Executing dataframe operations

aggregated_products = vectorized_products.groupby(
    "basket_ID"
).agg("mean").reset_index()

features = X.merge(
    aggregated_products, left_on="ID", right_on="basket_ID"
)
features = features.drop(columns=["ID", "basket_ID"])

Applying a ML model

from sklearn.ensemble import ExtraTreesClassifier  
predictions = features.skb.apply(
    ExtraTreesClassifier(n_jobs=-1), y=y
)

Inspecting the Data Ops plan

predictions.skb.full_report()


Execution report

Each node:

  • Shows a preview of the data resulting from the operation
  • Reports the location in the code where the code is defined
  • Can include node names and descriptions
  • Shows the run time of each node

Exporting the plan in a learner

The Learner is an estimator that takes a dictionary as input rather than just X and y.

learner = predictions.skb.make_learner(fitted=True)
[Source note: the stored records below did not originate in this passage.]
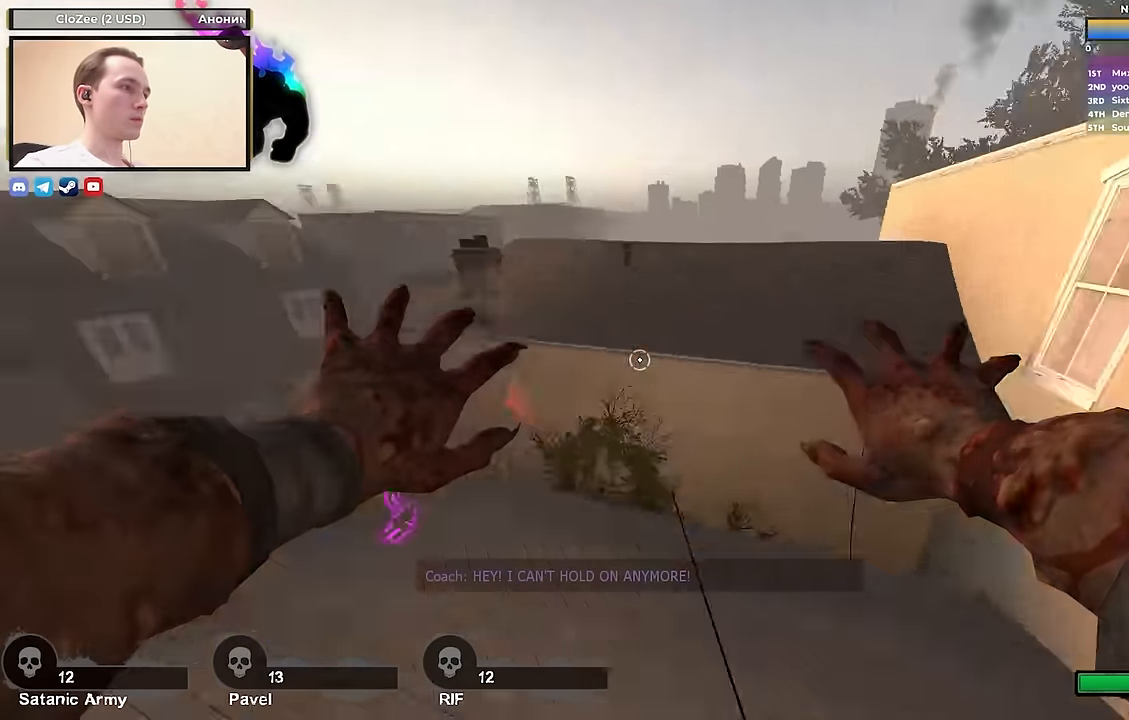
{"keys": ["a", "ctrl", "s"], "events": [[50, "s", "down"], [150, "a", "down"], [150, "d", "up"], [200, "s", "up"], [483, "s", "down"]]}
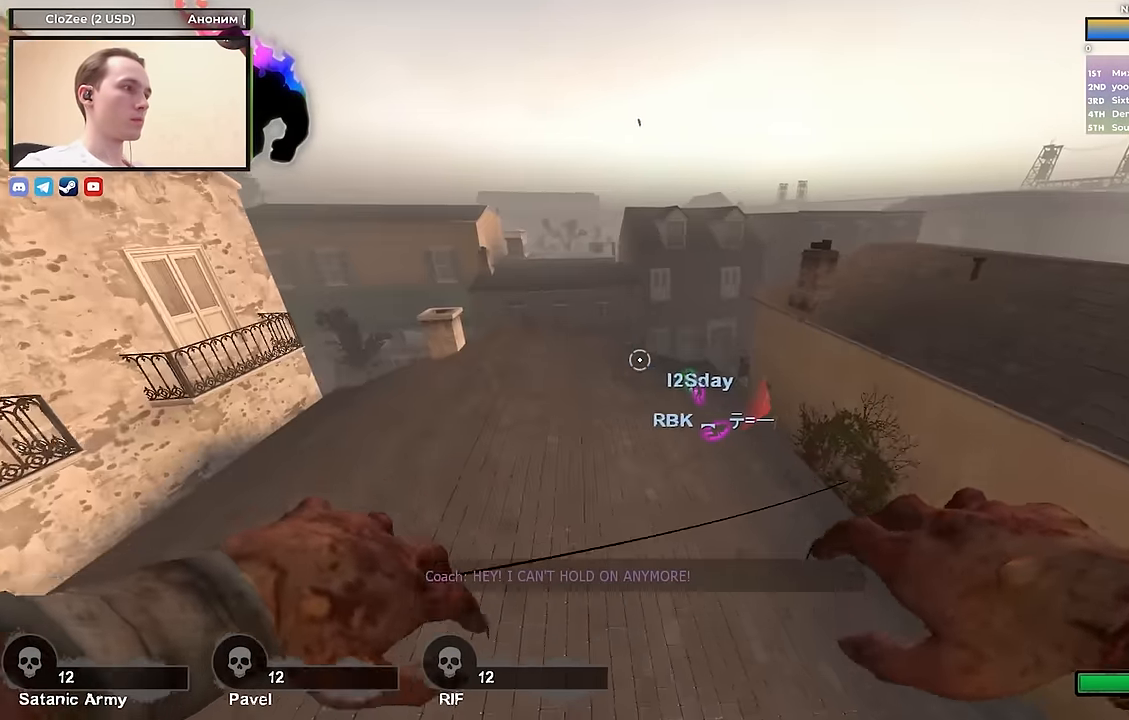
{"keys": ["a", "ctrl"], "events": [[450, "s", "up"]]}
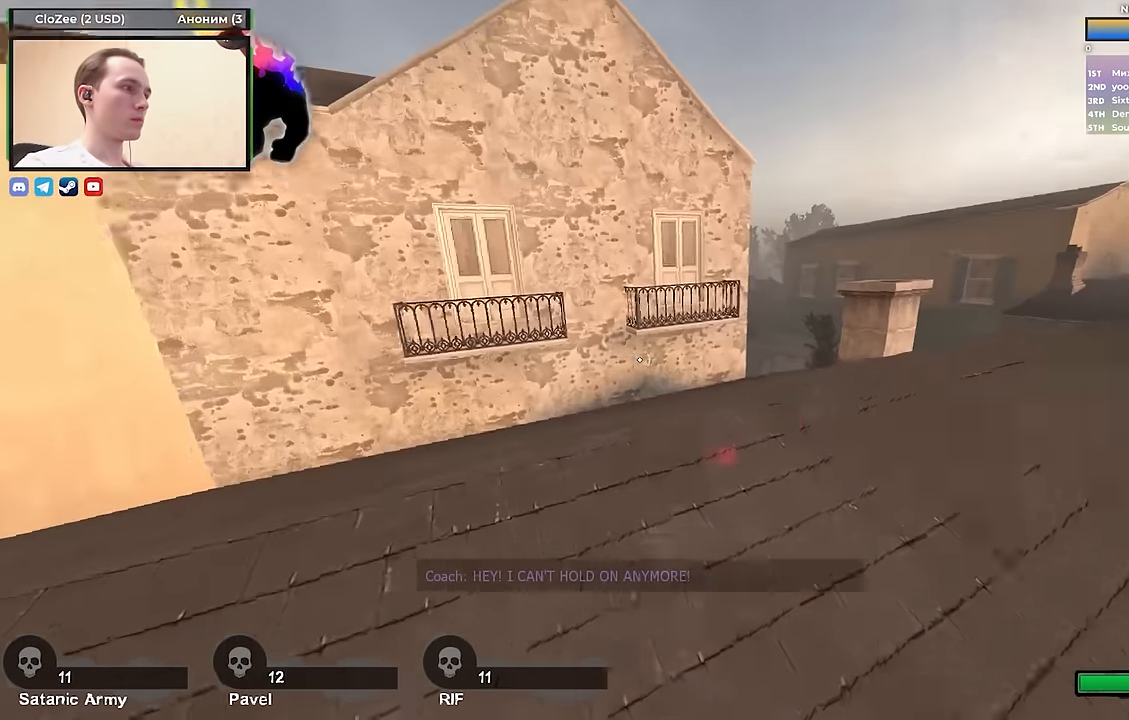
{"keys": ["a", "ctrl"], "events": [[133, "w", "down"], [266, "a", "up"], [366, "a", "down"], [466, "w", "up"]]}
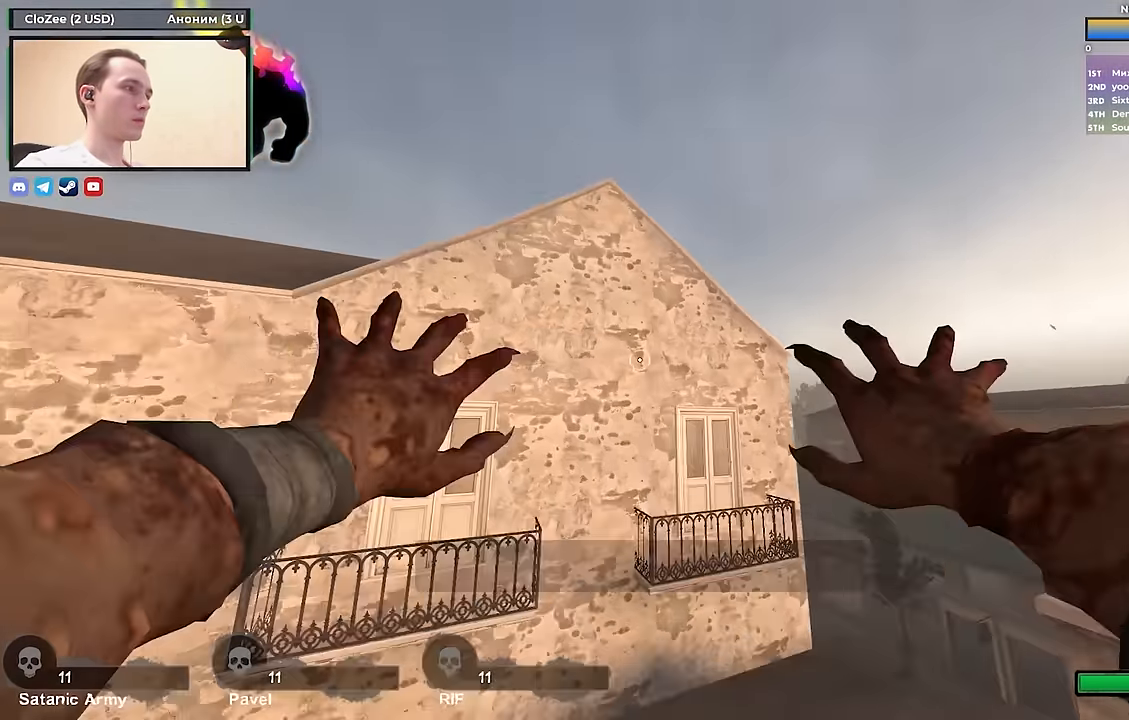
{"keys": ["a", "ctrl"], "events": []}
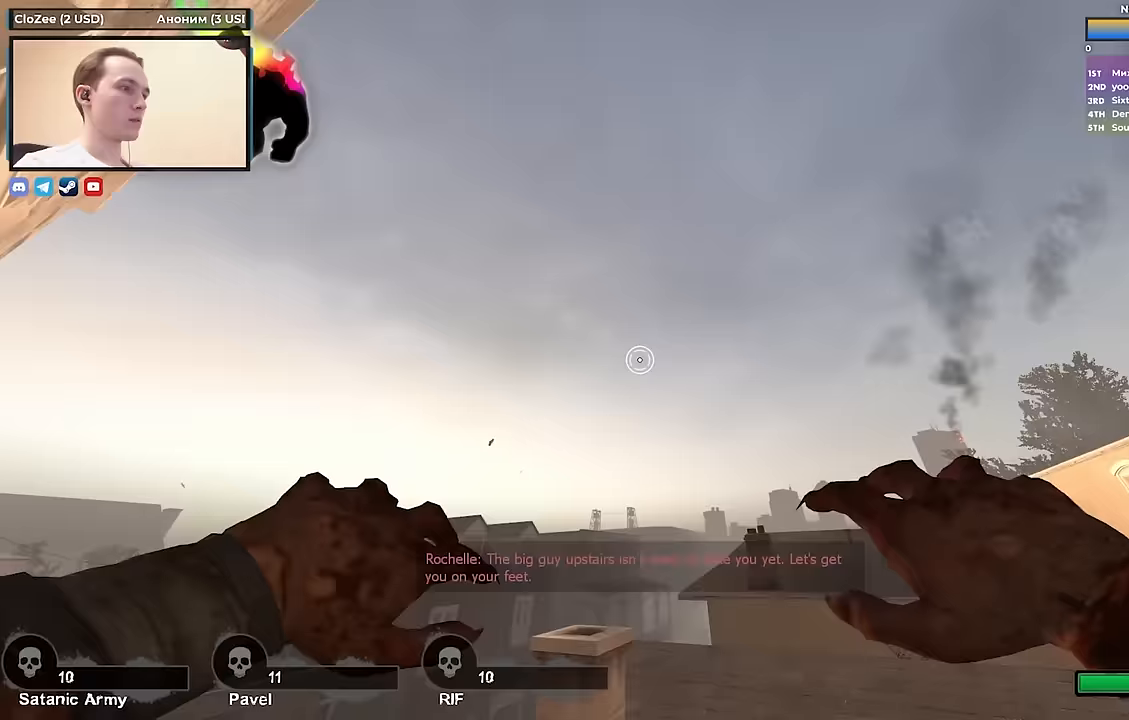
{"keys": ["ctrl"], "events": [[17, "a", "up"], [17, "d", "down"], [167, "d", "up"]]}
Then, the learner can be pickled …

import pickle 

learner_bytes = pickle.dumps(learner)
import pickle

with open("learner.bin", "wb") as fp:
    pickle.dump(learner, fp)
loaded_learner = pickle.loads(learner_bytes)

… loaded and applied to new data:

with open("learner.bin", "rb") as fp:
    loaded_learner = pickle.load(fp)
data = skrub.datasets.fetch_credit_fraud(split="test")
new_baskets = data.baskets
new_products = data.products
loaded_learner.predict({"baskets": new_baskets, "products": new_products})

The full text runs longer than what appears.